Waugh dipped his toe in the then-nascent field of NMR as a graduate student at Caltech in the 1940s. “The word NMR had not even been invented yet,” Waugh says. Still, he adds, it was “clear that the technique might have chemical applications.”
Waugh proved this point by building his own NMR spectrometer and using it to nail down the then-controversial structure of the bifluoride ion.
After landing a faculty job at MIT, Waugh went on to show how to use combinations of external fields to sharpen the NMR spectra of solids, which are typically broad and diffuse. He also developed a theoretical explanation of the strategy, known as average Hamiltonian theory.
He later developed a method that dramatically increased NMR’s ability to detect rare nuclei such as carbon-13.
Marks, 67, has spent his career developing new industrial catalysts as well as determining their structures and mechanisms. Marks’s efforts to make catalytic processes greener and more efficient are “essential to sustaining our environment,” says Marye Anne Fox of the University of California, San Diego, who chairs the Dreyfus Scientific Affairs Committee.
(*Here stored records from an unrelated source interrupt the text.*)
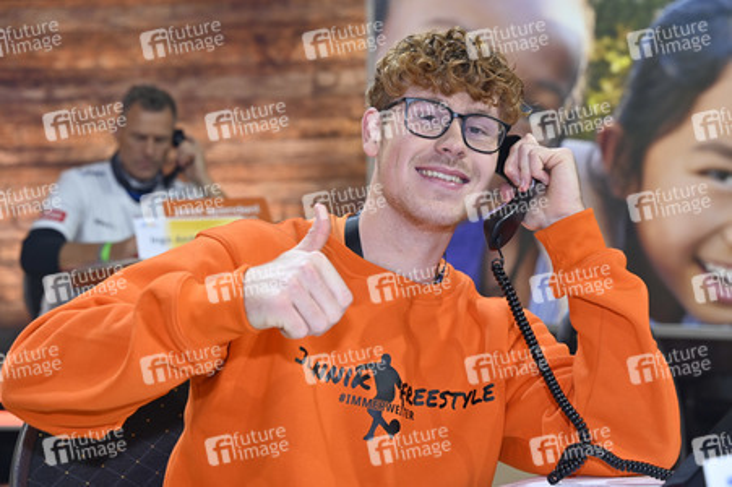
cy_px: 244
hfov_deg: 37.5
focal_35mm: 53
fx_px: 1077
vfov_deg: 25.5
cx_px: 366
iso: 1000
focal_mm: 53
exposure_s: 1/200
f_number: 4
For example, his group has developed lanthanide and actinide catalysts that mediate hydrosilation, hydroalkoxylation, hydroamination, and hydrothiolation reactions. These novel catalysts are also being studied for use in polymerization reactions. The team also focuses on ways of using green solvents, including ionic liquids, as media to carry out these transformations.
His group also made bimetallic polymerization catalysts that are more active and selective than standard polymerization catalysts. In some cases, these catalysts were shown to be more than twice as active and three times more selective than standard polymerization catalysts.
In addition, Marks has devised ways to anchor group IV metallocene-based catalysts on surfaces to enhance their activity, ease their separation from products, and make their recycling less costly. Typically restricted to solution-phase reactions, these catalysts are used to polymerize olefins and hydrogenate benzene.